A scare with cancer was instrumental in forming Norman Sarraf’s unflagging commitment to children’s charity Camp Quality, but his authentic upbringing was the true genesis of his unwavering work ethic and loyalty to family. It’s always twenty-four seven with Norman, but it’s never work for this extraordinary business visionary.
As a child growing up in the inner Sydney suburb of Lewisham, Norman Sarraf knew more about traffic than real estate.
Thousands of vehicles would drive past his family’s house every day, which he thought was normal. He had no understanding of good or bad areas in which to live, whether a street was busy or quiet, or what was a renovator’s dream or ideal for the investor.
“We lived in a little semi on the corner of Old Canterbury Road and Barker Street; there was a panel beater behind us and a railway above us.”
Norman recalls that “it never dawned on me it was a main road, or that we lived in a semi and that was the lower end of the scale of homes until I was about twenty-one. It was just home.”
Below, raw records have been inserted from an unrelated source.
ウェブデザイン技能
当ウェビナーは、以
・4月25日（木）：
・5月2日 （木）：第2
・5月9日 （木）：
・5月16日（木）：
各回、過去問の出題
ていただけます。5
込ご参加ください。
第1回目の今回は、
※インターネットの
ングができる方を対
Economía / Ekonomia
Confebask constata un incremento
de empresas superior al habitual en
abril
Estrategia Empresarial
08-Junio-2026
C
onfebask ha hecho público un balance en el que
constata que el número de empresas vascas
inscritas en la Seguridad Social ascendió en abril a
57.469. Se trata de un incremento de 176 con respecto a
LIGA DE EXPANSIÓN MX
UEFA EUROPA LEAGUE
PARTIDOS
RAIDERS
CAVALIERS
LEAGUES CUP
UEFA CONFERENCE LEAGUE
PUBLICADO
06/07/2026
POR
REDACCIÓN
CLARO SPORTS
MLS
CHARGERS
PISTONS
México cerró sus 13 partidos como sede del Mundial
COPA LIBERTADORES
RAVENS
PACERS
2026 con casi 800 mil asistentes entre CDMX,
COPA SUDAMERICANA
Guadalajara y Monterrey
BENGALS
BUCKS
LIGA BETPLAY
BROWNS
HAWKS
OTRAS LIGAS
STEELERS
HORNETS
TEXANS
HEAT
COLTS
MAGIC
Perhaps not your average background for your average real estate agent. But there’s nothing normal or average about Norman Sarraf.
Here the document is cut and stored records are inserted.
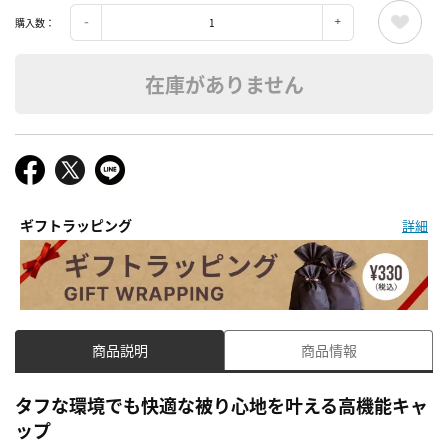
購入数：
在庫がありません
ギフトラッピング
詳細
商品説明
商品情報
タフな環境でも快適な被り心地を叶える高機能キャ
ップ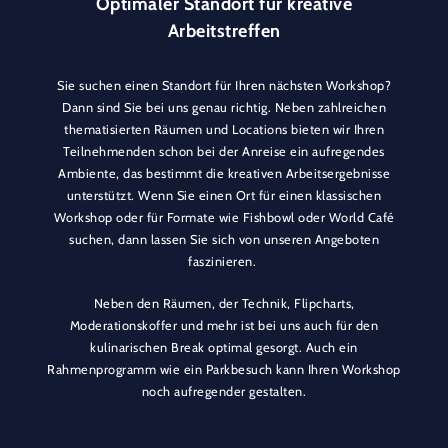
Optimaler Standort für kreative
Arbeitstreffen
Sie suchen einen Standort für Ihren nächsten Workshop?
Dann sind Sie bei uns genau richtig. Neben zahlreichen
thematisierten Räumen und Locations bieten wir Ihren
Teilnehmenden schon bei der Anreise ein aufregendes
Ambiente, das bestimmt die kreativen Arbeitsergebnisse
unterstützt. Wenn Sie einen Ort für einen klassischen
Workshop oder für Formate wie Fishbowl oder World Café
suchen, dann lassen Sie sich von unseren Angeboten
faszinieren.
Neben den Räumen, der Technik, Flipcharts,
Moderationskoffer und mehr ist bei uns auch für den
kulinarischen Break optimal gesorgt. Auch ein
Rahmenprogramm wie ein Parkbesuch kann Ihren Workshop
noch aufregender gestalten.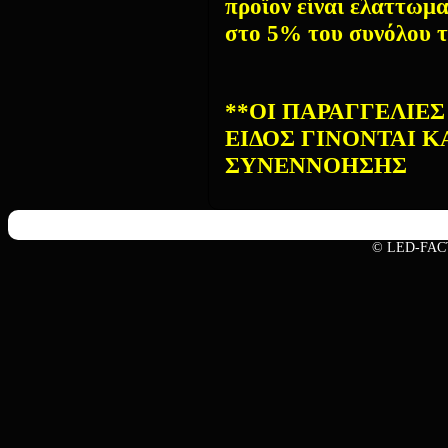
προϊον είναι ελαττωμα
στο 5% του συνόλου τ
**ΟΙ ΠΑΡΑΓΓΕΛΙΕ
ΕΙΔΟΣ ΓΙΝΟΝΤΑΙ 
ΣΥΝΕΝΝΟΗΣΗΣ
© LED-FAC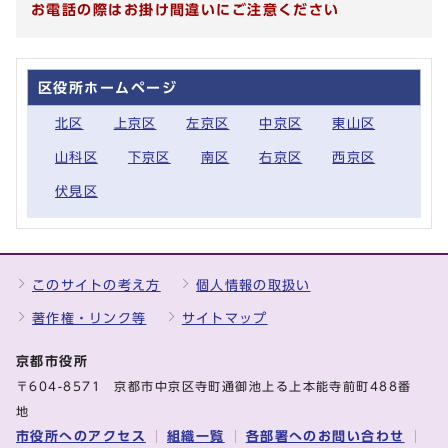
お電話の際はお掛け間違いにご注意ください
区役所ホームページ
北区
上京区
左京区
中京区
東山区
山科区
下京区
南区
右京区
西京区
伏見区
このサイトの考え方
個人情報の取扱い
著作権・リンク等
サイトマップ
京都市役所
〒604-8571 京都市中京区寺町通御池上る上本能寺前町488番
地
市役所へのアクセス
組織一覧
各部署へのお問い合わせ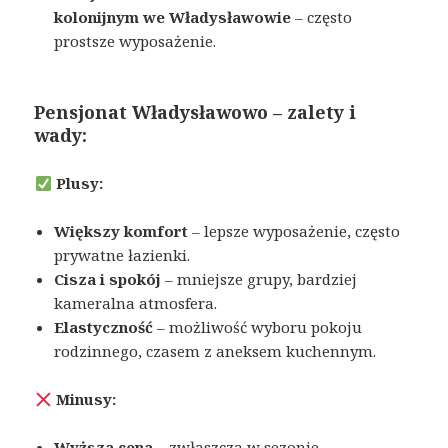
kolonijnym we Władysławowie
– często
prostsze wyposażenie.
Pensjonat
Władysławowo – zalety i
wady:
Plusy:
Większy komfort
– lepsze wyposażenie, często
prywatne łazienki.
Cisza i spokój
– mniejsze grupy, bardziej
kameralna atmosfera.
Elastyczność
– możliwość wyboru pokoju
rodzinnego, czasem z aneksem kuchennym.
Minusy:
Wyższa cena
– zwłaszcza w sezonie.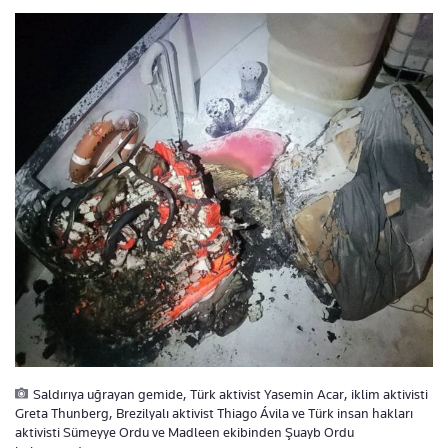
Saldırıya uğrayan gemide, Türk aktivist Yasemin Acar, iklim aktivisti
Greta Thunberg, Brezilyalı aktivist Thiago Ávila ve Türk insan hakları
aktivisti Sümeyye Ordu ve Madleen ekibinden Şuayb Ordu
The first ‘light bulb moment’ Norman recalls happened when he was about ten. “These guys came to our house to tell my parents how much it was worth. I realise now they were real estate agents, but to a ten-year old they were guys dressed in fine suits, carrying pens and clipboards, and they looked very important.
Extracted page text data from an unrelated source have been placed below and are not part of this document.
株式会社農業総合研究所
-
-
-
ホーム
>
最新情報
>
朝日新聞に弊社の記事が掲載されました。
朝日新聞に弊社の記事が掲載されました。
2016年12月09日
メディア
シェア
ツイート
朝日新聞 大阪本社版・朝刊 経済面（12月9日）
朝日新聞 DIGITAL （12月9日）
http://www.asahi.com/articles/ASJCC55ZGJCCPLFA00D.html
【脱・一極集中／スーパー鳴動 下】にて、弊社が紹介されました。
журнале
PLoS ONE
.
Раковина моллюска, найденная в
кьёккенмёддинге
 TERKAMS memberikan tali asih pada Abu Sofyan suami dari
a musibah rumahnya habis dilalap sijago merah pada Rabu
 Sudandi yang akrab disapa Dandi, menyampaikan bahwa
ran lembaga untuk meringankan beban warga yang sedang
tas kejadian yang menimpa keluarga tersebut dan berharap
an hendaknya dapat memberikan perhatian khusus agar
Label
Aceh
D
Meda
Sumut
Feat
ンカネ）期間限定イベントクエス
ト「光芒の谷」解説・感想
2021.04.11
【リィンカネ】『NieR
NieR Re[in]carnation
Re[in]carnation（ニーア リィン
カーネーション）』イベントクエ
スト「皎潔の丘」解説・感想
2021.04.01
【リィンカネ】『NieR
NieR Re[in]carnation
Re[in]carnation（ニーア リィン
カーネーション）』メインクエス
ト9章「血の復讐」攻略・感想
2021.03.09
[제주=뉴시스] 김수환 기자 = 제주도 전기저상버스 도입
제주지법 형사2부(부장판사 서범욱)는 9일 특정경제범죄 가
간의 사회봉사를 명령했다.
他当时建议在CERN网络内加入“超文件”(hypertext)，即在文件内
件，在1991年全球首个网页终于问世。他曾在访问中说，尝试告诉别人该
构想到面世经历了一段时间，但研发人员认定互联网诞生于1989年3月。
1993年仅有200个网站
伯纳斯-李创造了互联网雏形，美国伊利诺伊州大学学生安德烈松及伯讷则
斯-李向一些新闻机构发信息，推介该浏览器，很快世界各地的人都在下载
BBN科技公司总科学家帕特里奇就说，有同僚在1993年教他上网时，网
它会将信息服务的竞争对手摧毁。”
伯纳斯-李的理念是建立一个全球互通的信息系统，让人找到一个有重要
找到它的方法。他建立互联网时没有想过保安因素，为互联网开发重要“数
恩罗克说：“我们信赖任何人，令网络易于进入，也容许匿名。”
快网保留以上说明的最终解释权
“I remember thinking then, ‘that’s what I want to do’. I had no idea what they did, but I wanted to do it. I wanted to be just like them.”
That image was embedded forever into Norman’s mind, and after Year 10 he thought seriously about leaving school and buying one of those suits. The drawback was he didn’t yet have his driver’s licence so it would be difficult to get a job so he decided to stay and complete Year 12.